眼神中充满了迷恋与狂热,严重到显得有些失常,仿佛在这种柔声细语的夸奖中失去了自我一样。
“那摸一摸,我的头……可以吗?”
那个少年,大概真的很爱她。
就和自己一样。
那她呢?
希瓦纳斯看不到唐念的表情,却能看到她伸出的手。
轻快地在少年头顶摸了摸。
“l,你怎么这么喜欢摸头,真的像只猫一样。”
她的声音愈发甜美,像裹在毒药上的糖衣。
“不,是小狗,你更像小狗,为什么当初会喊你猫猫?你明明看起来更像小狗。”
希瓦纳斯看着少年仰着头,眼神迷离到失去聚焦,嘴里的声音像是凭本能发出的,“我是什么都可以……你想怎么喊都可以。”
“好乖啊。”她又夸奖。
每说一句,少年就更沉沦一点。
“你果然是最听话的,真可爱,l。”
……原来是这样。
希瓦纳斯眼前泛起黑雾。
他一只手撑在身旁的栏杆上,才勉强克制住快要失控的身体。
原来是这样,她的手里一直有看不见的缰绳。
牵扯,周旋,安抚着他们。
唐念是人类,感受不到,可里面的少年不是。
他安静驯服地承受着唐念一下一下的抚摸,眼角眉梢透出快要融化的爱慕。
在不经意间,微微抬起目光,透过朦胧湿润的双眼,向希瓦纳斯隐藏的方向投来极为割裂的冷淡一眼,很快又重新沉浸在被人类抚摸的愉悦之中。
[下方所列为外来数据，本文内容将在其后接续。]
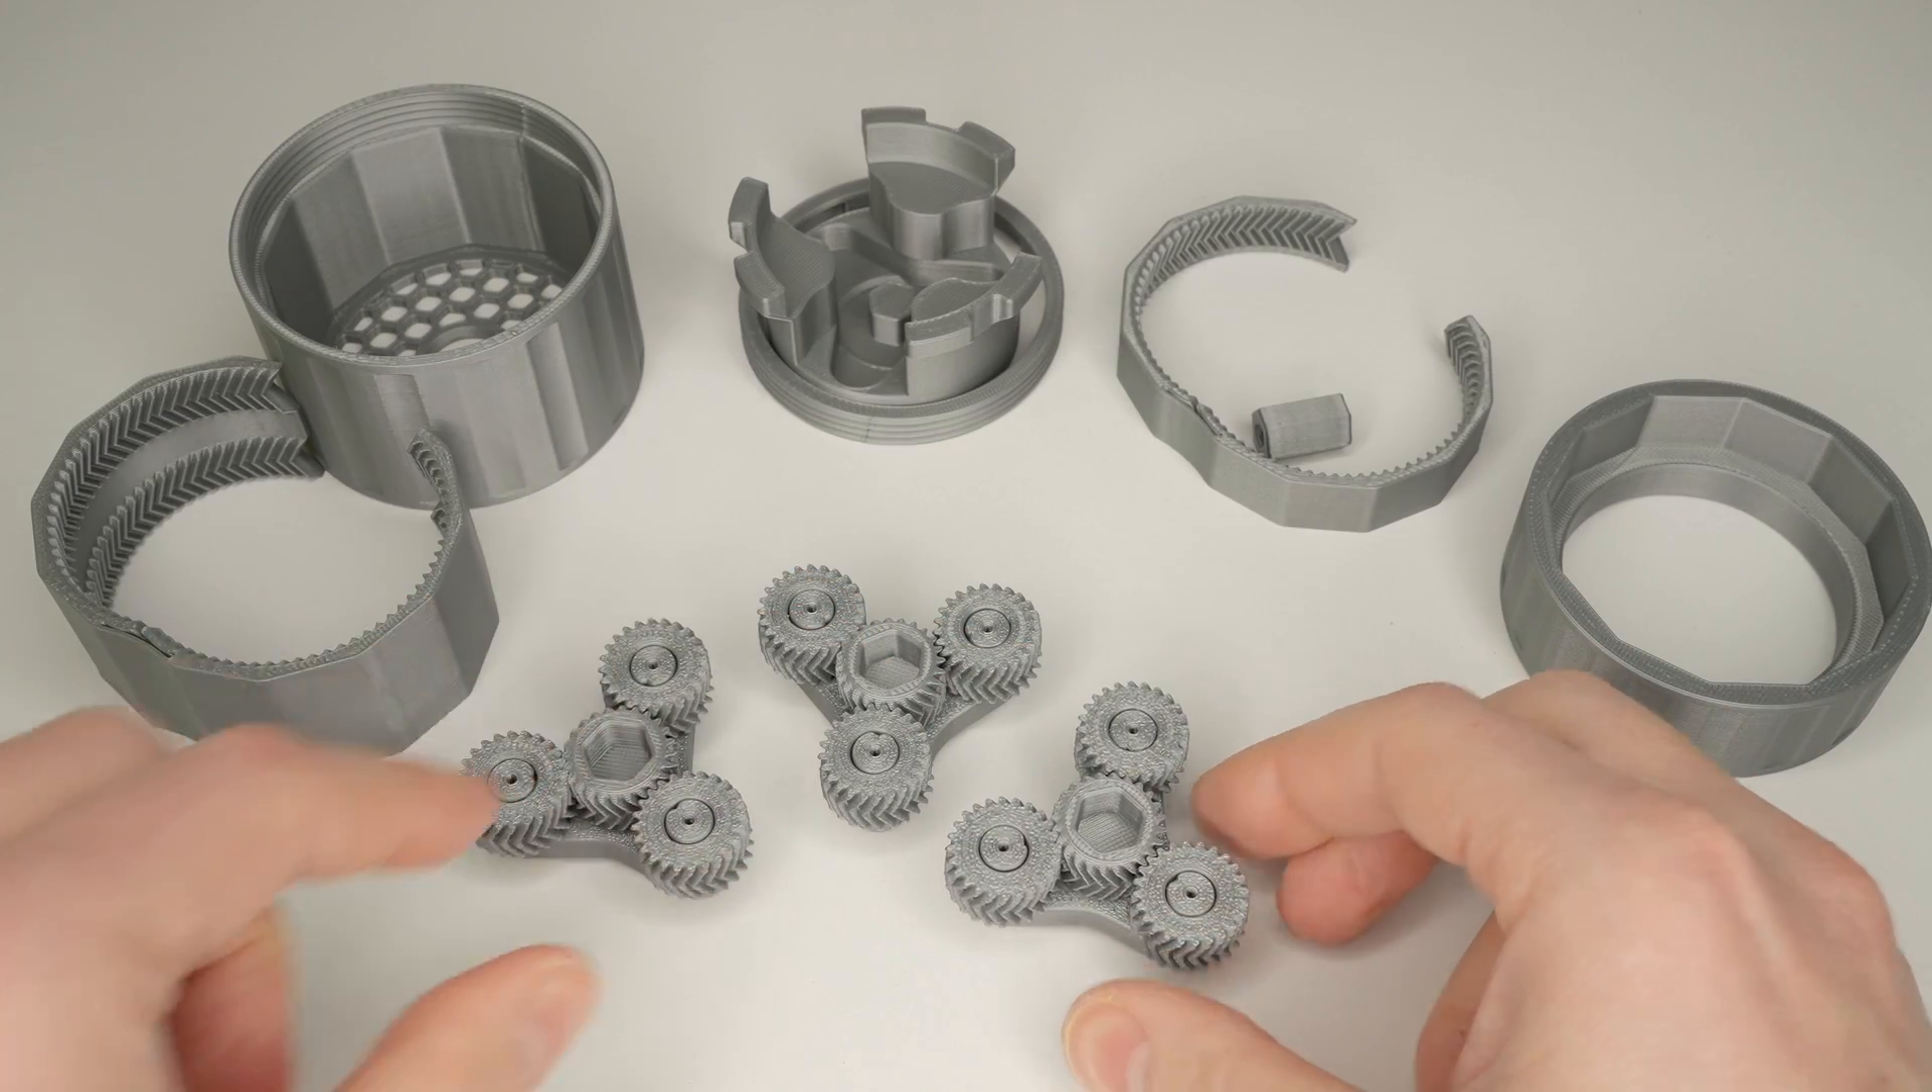And just like that, the first three gear stages were completed.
从希瓦纳斯踏上这艘船的那一刻起,他就已经察觉到了他的到来。
松开手时,被希瓦纳斯握住的铁制雕花栏杆缺了一段,羊绒地毯上,细碎的金属粉末在灯光下闪烁着微光。
……没事。
希瓦纳斯冷静地想。
像是在自我安慰。
自己对她来说应该还是最特别的。
那个生物无非是用辛辣的口感刺激了她的味蕾,她会喜欢也是新鲜感而已,吃惯了他准备的健康美味的食物,偶尔想尝一尝平庸的菜色,也是正常的。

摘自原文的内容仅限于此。